Obviamente, el ajo mantiene sus propiedades y su eficacia curativa solo si se consume crudo, ya que la cocción altera todos sus compuestos nutritivos. Además, a pesar de las creencias generalizadas, actúa como un estimulante en los procesos digestivos.

Cómo cultivar



Esta es una planta ubicua, crece en casi todas partes adaptándose a las condiciones climáticas más diversas, sin requerir cuidados especiales. El único cuidado en el cultivo de esta planta debe reservarse para el suelo que debe estar bien drenado. El ajo, como todas las plantas bulbosas, no tolera el agua estancada que podría causar pudrición. Por lo tanto, es adecuado también para suelos no particularmente fértiles, parcialmente arenosos.
Los bulbils, para ser plantados, deben mantenerse a temperaturas superiores a 7 ° C en ambientes suficientemente húmedos, separados del bulbo. Deben colocarse en el suelo a una profundidad de aproximadamente 3 cm en hileras, con una distancia de 10-15 cm entre un bulbilus y otro, y el ápice girado hacia arriba.

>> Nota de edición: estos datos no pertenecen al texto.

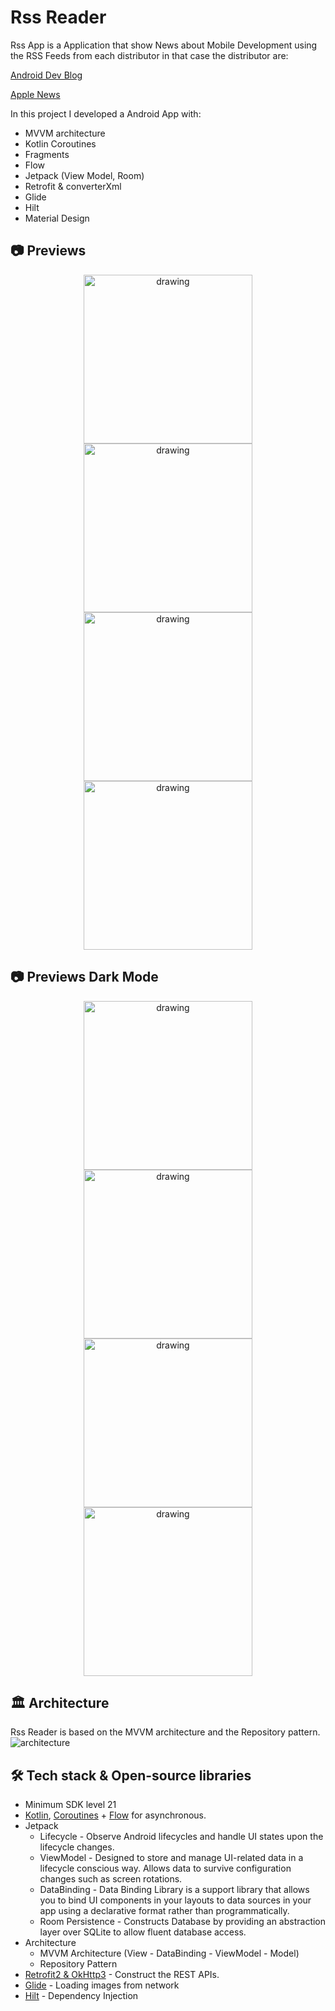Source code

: # Rss Reader
Rss App is a Application that show News about Mobile Development
using the RSS Feeds from each distributor in that case the distributor
are:

[Android Dev Blog](https://android-developers.googleblog.com)

[Apple News](https://developer.apple.com/news/)

In this project I developed a Android App with:
- MVVM architecture
- Kotlin Coroutines
- Fragments
- Flow
- Jetpack (View Model, Room)
- Retrofit & converterXml
- Glide
- Hilt
- Material Design

## 📷 Previews
<p align="center">
 <img src="previews/home.png" alt="drawing" width="270" />
 <img src="previews/description.png" alt="drawing" width="270" />
 <img src="previews/read_later.png" alt="drawing" width="270" />
 <img src="previews/settings.png" alt="drawing" width="270" />
</p>

## 📷 Previews Dark Mode
<p align="center">
 <img src="previews/home_dark.png" alt="drawing" width="270" />
 <img src="previews/description_dark.png" alt="drawing" width="270" />
 <img src="previews/read_later_dark.png" alt="drawing" width="270" />
 <img src="previews/settings_dark.png" alt="drawing" width="270" />
</p>

## 🏛️ Architecture
Rss Reader is based on the MVVM architecture and the Repository pattern.
![architecture](https://user-images.githubusercontent.com/24237865/77502018-f7d36000-6e9c-11ea-92b0-1097240c8689.png)

## 🛠 Tech stack & Open-source libraries
- Minimum SDK level 21
- [Kotlin](https://kotlinlang.org/), [Coroutines](https://github.com/Kotlin/kotlinx.coroutines) + [Flow](https://kotlin.github.io/kotlinx.coroutines/kotlinx-coroutines-core/kotlinx.coroutines.flow/) for asynchronous.
- Jetpack
  - Lifecycle - Observe Android lifecycles and handle UI states upon the lifecycle changes.
  - ViewModel -  Designed to store and manage UI-related data in a lifecycle conscious way. Allows data to survive configuration changes such as screen rotations.
  - DataBinding - Data Binding Library is a support library that allows you to bind UI components in your layouts to data sources in your app using a declarative format rather than programmatically.
  - Room Persistence - Constructs Database by providing an abstraction layer over SQLite to allow fluent database access.
- Architecture
  - MVVM Architecture (View - DataBinding - ViewModel - Model)
  - Repository Pattern
- [Retrofit2 & OkHttp3](https://github.com/square/retrofit) - Construct the REST APIs.
- [Glide](https://github.com/bumptech/glide) - Loading images from network
- [Hilt](https://github.com/googlecodelabs/android-hilt) - Dependency Injection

El período más favorable para comenzar el cultivo va de noviembre a marzo en áreas con un clima templado y en manantiales en áreas con clima severo.El bulbil plantado sirve como alimento para el desarrollo de la planta, por lo tanto, cuanto mayor es su tamaño, más rápido es el crecimiento. . Los riegos deben limitarse a los períodos iniciales, interrumpiéndolos por completo cuando las hojas del tallo comienzan a doblarse y secarse, o cuando el bulbillo ha alcanzado la madurez. En este punto, cuando las hojas están completamente secas, la planta se retira del suelo y se deja secar. A menudo, las partes superiores secas se unen en trenzas, que forman los collares típicos.
Debido a que es una planta realmente poco exigente, es posible tener una reserva propia incluso en ausencia de una tierra real. Con la ayuda de una caja de plástico o de madera, la planta también se puede cultivar en el balcón de la casa, teniendo la previsión de disponer del material de drenaje en el fondo del suelo para evitar el estancamiento del agua.
El ajo se usa en técnicas de cultivo orgánico como pesticida natural.
Tiene un efecto repelente en muchos organismos que son perjudiciales para las plantas, lo que ahorra insectos útiles para la vida vegetal. Además, debido a las propiedades antibacterianas descritas anteriormente, actúa como una defensa natural contra las enfermedades que afectan a las plantas. Se utiliza tanto bajo tierra como para pulverización aérea en forma de infusión.

Uso en la cocina



Ampliamente utilizado como condimento en cocinas de todo el mundo, tiene un aroma muy especial que genera opiniones contradictorias. Desagradable para algunos, sublime para otros, el olor picante y decisivo se debe a los compuestos sulfurosos presentes en el bulbo.
En la cocina, se usan bulbils (clavos). Se usan de diferentes maneras para dar sabor a las salsas o salsas, crudas o cocidas. Generalmente después de extraer el aroma en la cocción para dar sabor al plato se elimina y no se consume. Sin embargo, existen preparaciones tradicionales que implican el uso de materias primas y su consumo directo, como la bagna cauda (salsa piamontesa tradicional hecha con ajo, mantequilla y anchoas que se utilizan para acompañar verduras hervidas) y salsa tzatziki (salsa a base de griego de allium, yogurt y pepino para sazonar carne y verduras). Algunos encuentran que este tipo de planta es menos digerible, por lo que es aconsejable eliminar el pecíolo verde interno antes de comerlo, especialmente si se come crudo.


Vídeo: EL CULTIVO DEL AJO - Guía completa miquera73 (Diciembre 2021).